The vpc-vpn-pivot tool uses Python 3.6. The full installation steps are:

git clone https://github.com/andresriancho/vpc-vpn-pivot.git
cd vpc-vpn-pivot

pip3 install requirements.txt
sudo apt-get install openvpn

Usage

This command will setup the SSL certificates, routes and other resources required for the AWS Client VPN to work:

./vpc-vpn-pivot create --profile={profile-name} --subnet-id={subnet-id}

The profile needs to contain compromised credentials for the target AWS account and be stored in ~/.aws/credentials/, the VPC ID can be obtained using aws ec2 describe-vpcs.

Everything is ready! Just connect your workstation to the VPC using openvpn:

sudo ./vpc-vpn-pivot connect

./vpc-vpn-pivot status
route -n
nmap -sS ...

The script needs to be run using sudo because openvpn requires root privileges to create the tun interface.

Once connected to the VPC you should be able to inspect the IP address range with ifconfig and run any tool, such as nmap to find open services on the VPC.

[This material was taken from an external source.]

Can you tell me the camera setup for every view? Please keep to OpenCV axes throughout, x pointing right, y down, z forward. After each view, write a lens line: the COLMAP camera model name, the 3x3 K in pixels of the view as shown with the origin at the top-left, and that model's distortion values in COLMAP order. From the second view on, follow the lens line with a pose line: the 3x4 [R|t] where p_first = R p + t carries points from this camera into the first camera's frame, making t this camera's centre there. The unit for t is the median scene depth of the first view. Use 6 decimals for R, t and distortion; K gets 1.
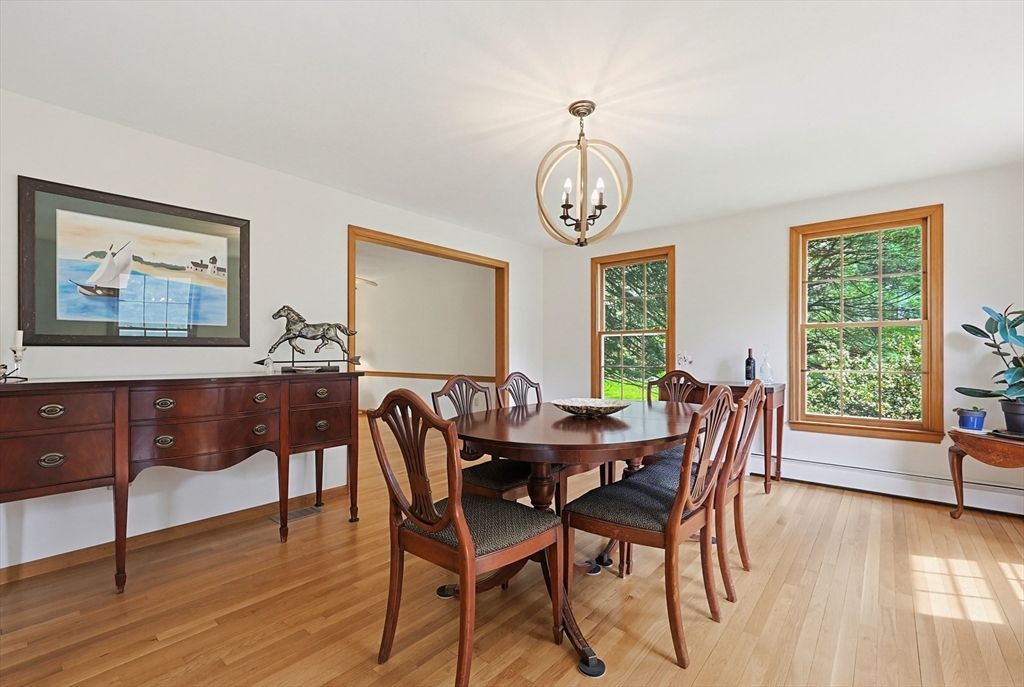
lens RADIAL K [[446.3, 0, 515.5], [0, 446.3, 350.3], [0, 0, 1]] dist [-0.005440, 0.001091]
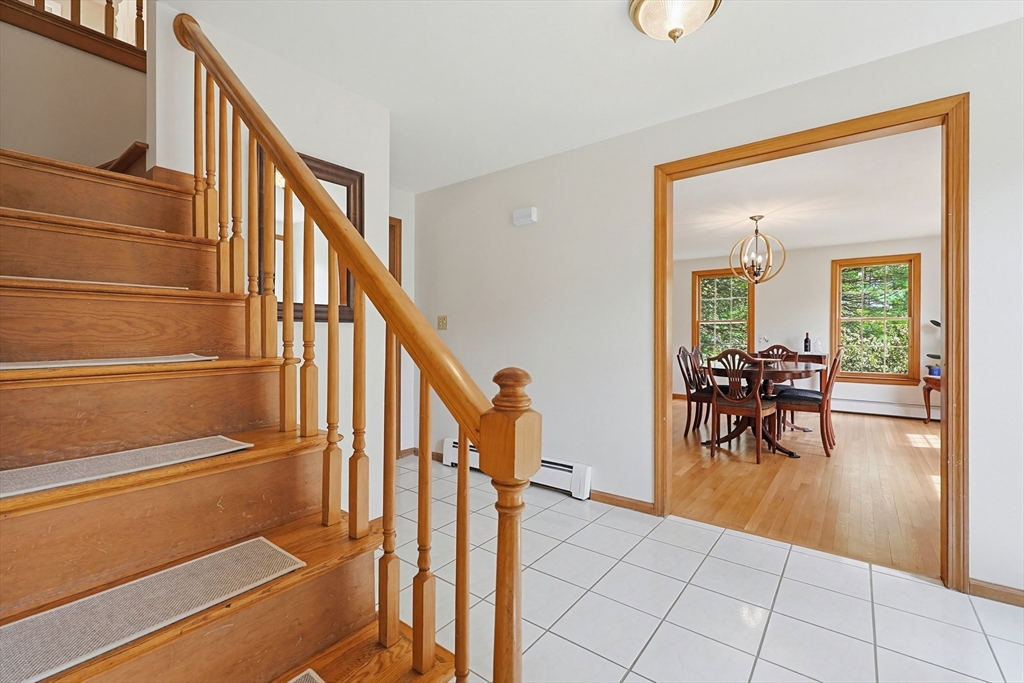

Use the following commands to disconnect from the VPN and remove all remote resources created for the VPN to work:

./vpc-vpn-pivot disconnect
./vpc-vpn-pivot purge

Troubleshooting

vpc-vpn-pivot keeps current state and the names of all the created resources in the state file (~/.vpc-vpn-pivot/state). This file is useful if you need to manually kill the openvpn process or remove the AWS resources.

Warning

In order to create an AWS Client VPN we import two certificates into the target's AWS account. There is a hard-limit of 20 imported certificates per year, by using this tool you are reducing the number of available ACM certificates.